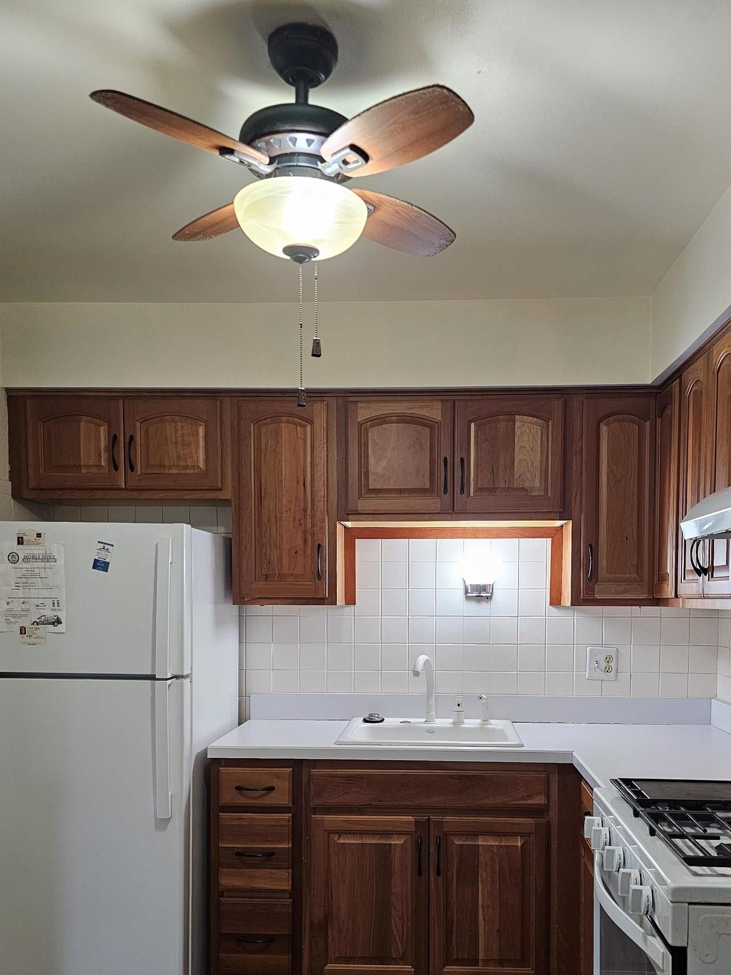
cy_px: 619
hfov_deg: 45.4
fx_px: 873
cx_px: 379
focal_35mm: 31
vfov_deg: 57.5
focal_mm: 6.3
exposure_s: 1/120
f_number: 1.7
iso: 500
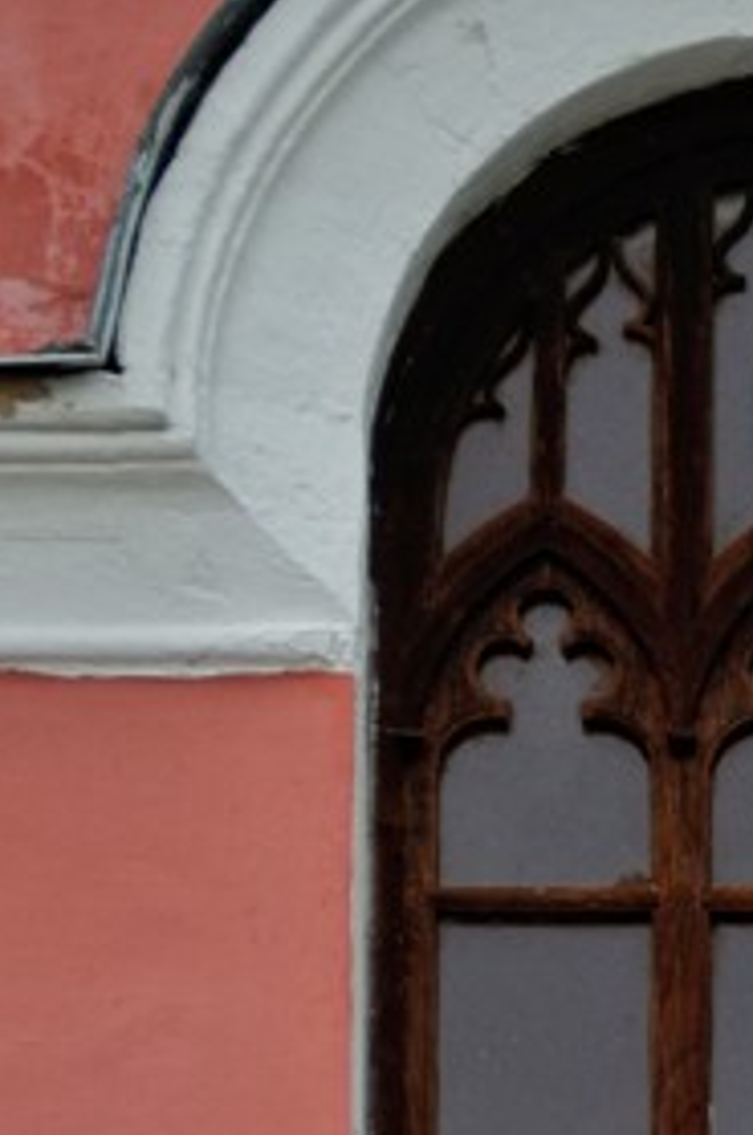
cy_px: 1375
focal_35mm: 300
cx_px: 885
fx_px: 9447
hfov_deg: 4.6
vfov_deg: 6.8
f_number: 5
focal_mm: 62
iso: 250
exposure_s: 1/320
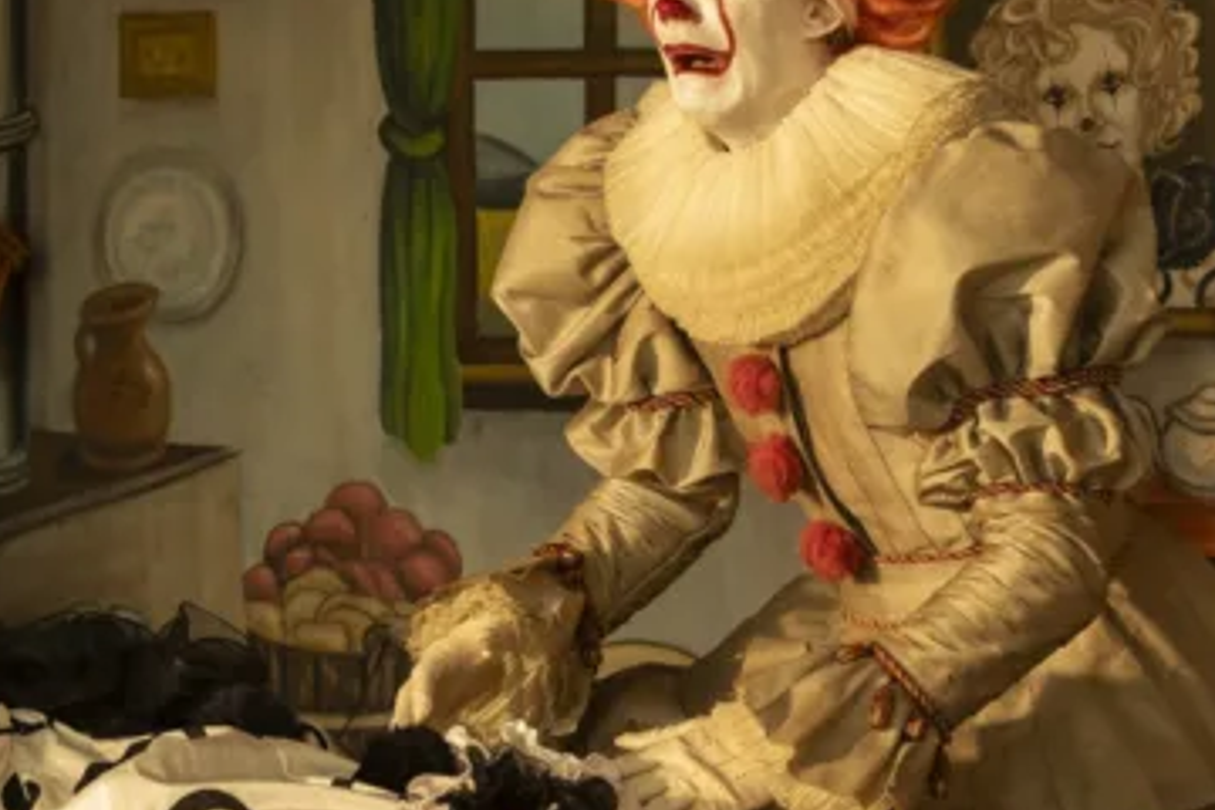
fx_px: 7593
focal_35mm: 225
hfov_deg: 9.1
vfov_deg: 6.1
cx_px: 570
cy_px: 395
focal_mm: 90
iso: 1600
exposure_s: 1/500
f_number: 4.5
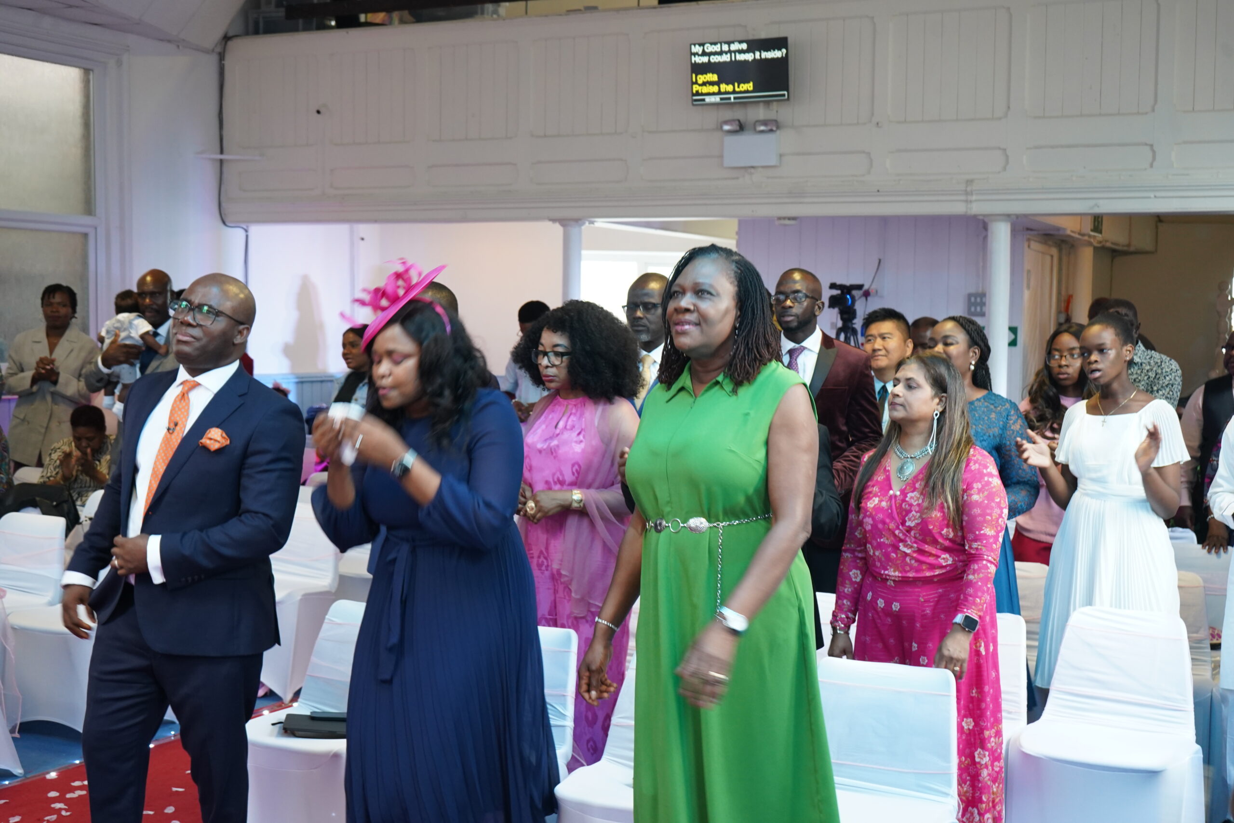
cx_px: 617
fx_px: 1542
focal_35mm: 45
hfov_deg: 43.6
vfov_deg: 29.9
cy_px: 412
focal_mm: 45
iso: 2000
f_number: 5.6
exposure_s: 1/50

======

● DESCRIPTION OF THE TASK
None of the pictures belongs in the answer, but all the entries must be repeated exactly.

● YOUR RESPONSE
cy_px: 619
hfov_deg: 45.4
fx_px: 873
cx_px: 379
focal_35mm: 31
vfov_deg: 57.5
focal_mm: 6.3
exposure_s: 1/120
f_number: 1.7
iso: 500
cy_px: 1375
focal_35mm: 300
cx_px: 885
fx_px: 9447
hfov_deg: 4.6
vfov_deg: 6.8
f_number: 5
focal_mm: 62
iso: 250
exposure_s: 1/320
fx_px: 7593
focal_35mm: 225
hfov_deg: 9.1
vfov_deg: 6.1
cx_px: 570
cy_px: 395
focal_mm: 90
iso: 1600
exposure_s: 1/500
f_number: 4.5
cx_px: 617
fx_px: 1542
focal_35mm: 45
hfov_deg: 43.6
vfov_deg: 29.9
cy_px: 412
focal_mm: 45
iso: 2000
f_number: 5.6
exposure_s: 1/50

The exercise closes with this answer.